-- Opening Marker --

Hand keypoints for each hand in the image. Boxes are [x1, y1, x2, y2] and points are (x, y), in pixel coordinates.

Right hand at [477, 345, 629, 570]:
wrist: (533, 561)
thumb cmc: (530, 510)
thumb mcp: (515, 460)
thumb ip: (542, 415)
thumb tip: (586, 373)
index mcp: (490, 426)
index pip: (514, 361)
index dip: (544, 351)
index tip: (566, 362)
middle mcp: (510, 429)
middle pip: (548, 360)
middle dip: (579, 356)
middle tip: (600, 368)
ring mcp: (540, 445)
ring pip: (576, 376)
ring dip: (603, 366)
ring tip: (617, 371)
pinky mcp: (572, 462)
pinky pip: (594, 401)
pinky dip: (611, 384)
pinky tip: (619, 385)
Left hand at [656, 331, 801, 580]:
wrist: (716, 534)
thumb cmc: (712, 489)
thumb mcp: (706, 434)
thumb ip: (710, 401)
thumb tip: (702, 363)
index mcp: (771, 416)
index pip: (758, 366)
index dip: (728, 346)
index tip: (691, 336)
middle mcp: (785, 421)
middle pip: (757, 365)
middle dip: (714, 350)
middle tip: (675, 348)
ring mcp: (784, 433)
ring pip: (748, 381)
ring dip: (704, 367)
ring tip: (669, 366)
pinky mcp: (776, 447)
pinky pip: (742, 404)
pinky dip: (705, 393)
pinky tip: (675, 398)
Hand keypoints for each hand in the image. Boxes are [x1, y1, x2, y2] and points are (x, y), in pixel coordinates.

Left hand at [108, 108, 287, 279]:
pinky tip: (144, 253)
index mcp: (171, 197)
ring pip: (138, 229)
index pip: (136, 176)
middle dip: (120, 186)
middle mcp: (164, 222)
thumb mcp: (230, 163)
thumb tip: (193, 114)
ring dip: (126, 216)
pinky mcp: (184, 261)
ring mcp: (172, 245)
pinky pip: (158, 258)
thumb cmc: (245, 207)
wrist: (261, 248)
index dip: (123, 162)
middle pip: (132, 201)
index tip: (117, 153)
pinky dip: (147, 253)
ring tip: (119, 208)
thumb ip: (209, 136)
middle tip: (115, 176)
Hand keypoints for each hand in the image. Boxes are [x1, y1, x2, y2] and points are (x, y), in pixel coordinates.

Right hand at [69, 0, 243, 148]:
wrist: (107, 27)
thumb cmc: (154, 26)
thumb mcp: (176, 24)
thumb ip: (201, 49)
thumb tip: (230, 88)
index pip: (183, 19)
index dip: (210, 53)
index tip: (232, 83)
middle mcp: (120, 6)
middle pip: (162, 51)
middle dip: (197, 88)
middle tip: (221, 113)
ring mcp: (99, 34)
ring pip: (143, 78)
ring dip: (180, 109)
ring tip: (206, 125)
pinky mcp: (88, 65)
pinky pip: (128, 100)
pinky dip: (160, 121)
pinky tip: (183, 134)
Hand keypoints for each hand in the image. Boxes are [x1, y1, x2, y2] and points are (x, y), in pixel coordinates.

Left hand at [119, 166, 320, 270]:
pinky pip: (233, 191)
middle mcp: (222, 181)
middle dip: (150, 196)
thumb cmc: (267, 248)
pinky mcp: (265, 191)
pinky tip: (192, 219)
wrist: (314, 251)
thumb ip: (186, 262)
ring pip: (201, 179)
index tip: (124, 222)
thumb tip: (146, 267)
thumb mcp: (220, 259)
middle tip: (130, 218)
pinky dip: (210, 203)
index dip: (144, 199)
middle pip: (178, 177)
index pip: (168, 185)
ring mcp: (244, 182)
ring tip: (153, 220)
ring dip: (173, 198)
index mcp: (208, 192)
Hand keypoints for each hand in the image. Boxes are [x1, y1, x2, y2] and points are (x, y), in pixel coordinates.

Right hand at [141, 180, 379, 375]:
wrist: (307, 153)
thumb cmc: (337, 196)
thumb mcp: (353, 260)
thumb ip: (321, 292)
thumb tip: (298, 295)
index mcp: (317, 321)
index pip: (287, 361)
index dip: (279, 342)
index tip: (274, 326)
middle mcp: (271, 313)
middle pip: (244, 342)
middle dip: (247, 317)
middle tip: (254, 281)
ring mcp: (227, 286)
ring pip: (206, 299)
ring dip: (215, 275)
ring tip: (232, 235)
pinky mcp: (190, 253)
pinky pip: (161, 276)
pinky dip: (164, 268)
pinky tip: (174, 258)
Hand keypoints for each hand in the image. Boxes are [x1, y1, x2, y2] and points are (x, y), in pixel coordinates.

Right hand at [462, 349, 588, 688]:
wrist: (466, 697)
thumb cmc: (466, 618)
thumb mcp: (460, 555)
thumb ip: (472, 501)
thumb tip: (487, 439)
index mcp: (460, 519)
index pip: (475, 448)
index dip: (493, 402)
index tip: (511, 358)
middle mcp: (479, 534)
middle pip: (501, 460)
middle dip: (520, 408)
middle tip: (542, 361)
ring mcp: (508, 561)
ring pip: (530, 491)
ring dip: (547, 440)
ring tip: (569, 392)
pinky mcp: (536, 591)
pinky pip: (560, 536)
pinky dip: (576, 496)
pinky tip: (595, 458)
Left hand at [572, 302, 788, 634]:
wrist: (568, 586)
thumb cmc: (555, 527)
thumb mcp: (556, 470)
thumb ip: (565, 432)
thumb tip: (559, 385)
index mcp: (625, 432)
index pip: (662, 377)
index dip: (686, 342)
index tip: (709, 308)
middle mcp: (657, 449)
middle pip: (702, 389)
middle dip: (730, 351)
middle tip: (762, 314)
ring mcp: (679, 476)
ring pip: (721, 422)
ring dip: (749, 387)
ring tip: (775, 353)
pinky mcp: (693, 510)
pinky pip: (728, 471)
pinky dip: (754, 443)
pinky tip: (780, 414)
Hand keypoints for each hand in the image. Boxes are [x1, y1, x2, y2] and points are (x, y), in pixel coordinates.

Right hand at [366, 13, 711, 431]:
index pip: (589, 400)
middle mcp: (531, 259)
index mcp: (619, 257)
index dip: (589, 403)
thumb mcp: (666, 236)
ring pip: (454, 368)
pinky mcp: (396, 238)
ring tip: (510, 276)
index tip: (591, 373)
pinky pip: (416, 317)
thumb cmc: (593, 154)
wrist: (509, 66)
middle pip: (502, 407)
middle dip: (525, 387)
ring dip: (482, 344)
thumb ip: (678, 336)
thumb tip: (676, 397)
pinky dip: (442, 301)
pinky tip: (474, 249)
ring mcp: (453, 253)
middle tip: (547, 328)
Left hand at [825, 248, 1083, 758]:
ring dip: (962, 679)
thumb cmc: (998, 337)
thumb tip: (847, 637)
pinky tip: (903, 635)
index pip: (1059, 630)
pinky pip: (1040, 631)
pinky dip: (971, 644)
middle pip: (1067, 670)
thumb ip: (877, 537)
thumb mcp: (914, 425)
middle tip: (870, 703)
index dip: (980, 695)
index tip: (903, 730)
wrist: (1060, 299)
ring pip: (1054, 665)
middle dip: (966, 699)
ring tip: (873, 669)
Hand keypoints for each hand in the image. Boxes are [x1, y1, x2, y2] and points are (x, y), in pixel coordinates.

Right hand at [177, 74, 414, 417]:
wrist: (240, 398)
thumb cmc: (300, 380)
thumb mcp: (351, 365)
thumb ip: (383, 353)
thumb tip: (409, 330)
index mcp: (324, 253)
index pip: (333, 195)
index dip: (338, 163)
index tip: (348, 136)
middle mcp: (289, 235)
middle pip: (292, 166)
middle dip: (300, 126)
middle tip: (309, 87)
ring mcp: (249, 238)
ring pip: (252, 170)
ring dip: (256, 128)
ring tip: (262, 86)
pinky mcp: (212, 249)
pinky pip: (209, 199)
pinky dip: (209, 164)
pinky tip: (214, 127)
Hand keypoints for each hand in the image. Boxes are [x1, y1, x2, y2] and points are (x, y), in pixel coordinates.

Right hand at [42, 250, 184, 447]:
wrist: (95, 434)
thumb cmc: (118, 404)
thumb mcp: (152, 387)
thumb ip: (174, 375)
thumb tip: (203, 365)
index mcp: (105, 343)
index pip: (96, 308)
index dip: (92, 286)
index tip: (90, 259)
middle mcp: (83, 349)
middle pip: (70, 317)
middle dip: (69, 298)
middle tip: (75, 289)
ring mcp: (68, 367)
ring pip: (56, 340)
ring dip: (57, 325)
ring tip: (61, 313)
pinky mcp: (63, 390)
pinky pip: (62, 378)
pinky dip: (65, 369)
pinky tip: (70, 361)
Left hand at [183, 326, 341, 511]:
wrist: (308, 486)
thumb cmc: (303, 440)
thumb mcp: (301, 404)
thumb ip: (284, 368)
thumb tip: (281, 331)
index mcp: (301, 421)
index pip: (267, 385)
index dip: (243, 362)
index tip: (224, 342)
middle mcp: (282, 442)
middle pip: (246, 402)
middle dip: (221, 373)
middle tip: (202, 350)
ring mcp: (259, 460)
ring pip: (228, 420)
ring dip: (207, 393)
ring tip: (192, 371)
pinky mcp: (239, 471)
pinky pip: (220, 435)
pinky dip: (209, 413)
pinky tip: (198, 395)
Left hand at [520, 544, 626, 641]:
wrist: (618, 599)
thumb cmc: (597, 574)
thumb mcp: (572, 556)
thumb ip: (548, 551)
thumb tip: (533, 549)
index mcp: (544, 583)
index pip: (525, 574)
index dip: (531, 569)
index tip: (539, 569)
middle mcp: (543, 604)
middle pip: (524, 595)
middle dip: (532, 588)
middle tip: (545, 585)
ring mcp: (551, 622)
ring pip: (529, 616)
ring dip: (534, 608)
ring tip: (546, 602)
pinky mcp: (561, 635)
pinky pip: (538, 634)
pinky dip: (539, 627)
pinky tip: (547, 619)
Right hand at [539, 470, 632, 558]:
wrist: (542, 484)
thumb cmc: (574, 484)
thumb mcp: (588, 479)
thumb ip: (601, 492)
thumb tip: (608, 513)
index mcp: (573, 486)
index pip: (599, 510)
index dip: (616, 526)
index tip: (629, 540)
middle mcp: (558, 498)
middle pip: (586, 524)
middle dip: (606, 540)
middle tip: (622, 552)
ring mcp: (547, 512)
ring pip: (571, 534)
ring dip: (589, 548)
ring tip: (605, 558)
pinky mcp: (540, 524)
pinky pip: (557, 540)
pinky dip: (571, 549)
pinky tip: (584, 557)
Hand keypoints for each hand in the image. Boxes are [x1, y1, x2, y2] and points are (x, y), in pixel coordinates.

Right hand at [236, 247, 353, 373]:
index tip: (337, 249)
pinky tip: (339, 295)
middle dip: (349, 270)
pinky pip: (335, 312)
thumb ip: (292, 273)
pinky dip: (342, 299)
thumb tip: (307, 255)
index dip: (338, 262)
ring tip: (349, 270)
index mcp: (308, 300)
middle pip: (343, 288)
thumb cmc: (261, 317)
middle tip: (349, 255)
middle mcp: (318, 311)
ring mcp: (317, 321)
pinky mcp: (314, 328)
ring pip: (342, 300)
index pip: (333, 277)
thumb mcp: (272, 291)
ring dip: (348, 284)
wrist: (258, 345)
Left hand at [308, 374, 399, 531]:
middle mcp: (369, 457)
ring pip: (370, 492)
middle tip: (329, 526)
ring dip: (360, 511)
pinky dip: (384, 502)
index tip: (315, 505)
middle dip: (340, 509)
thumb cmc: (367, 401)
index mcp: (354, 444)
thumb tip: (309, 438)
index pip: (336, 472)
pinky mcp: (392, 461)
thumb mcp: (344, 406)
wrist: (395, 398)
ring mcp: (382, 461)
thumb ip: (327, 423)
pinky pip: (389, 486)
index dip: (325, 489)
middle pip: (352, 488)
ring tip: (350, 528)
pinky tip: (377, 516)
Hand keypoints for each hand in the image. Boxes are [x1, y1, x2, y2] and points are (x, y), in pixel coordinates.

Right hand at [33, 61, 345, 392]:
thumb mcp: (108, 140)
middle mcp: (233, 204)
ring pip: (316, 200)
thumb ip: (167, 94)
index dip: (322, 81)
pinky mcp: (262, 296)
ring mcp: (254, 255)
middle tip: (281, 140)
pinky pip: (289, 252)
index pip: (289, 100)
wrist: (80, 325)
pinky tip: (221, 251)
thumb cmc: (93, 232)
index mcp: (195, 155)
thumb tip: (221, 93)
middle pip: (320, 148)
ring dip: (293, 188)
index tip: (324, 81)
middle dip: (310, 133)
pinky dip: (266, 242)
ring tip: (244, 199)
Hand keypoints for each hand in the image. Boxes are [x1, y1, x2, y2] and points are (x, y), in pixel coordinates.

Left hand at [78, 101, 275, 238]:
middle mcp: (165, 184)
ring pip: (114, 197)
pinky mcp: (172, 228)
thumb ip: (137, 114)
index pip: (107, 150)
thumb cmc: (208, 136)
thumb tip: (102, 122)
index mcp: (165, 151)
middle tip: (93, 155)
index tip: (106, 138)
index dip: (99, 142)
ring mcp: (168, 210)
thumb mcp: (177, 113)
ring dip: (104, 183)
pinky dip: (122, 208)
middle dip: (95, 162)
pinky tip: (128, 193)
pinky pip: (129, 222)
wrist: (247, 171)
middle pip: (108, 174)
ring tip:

-- Closing Marker --

# Activity:
Show each line of the material holding "Right".

# Result of this task:
Right hand at [477, 345, 629, 570]:
Right hand at [69, 0, 243, 148]:
Right hand at [141, 180, 379, 375]:
Right hand at [462, 349, 588, 688]:
Right hand at [366, 13, 711, 431]:
Right hand at [177, 74, 414, 417]:
Right hand at [42, 250, 184, 447]:
Right hand at [539, 470, 632, 558]:
Right hand at [236, 247, 353, 373]:
Right hand at [33, 61, 345, 392]:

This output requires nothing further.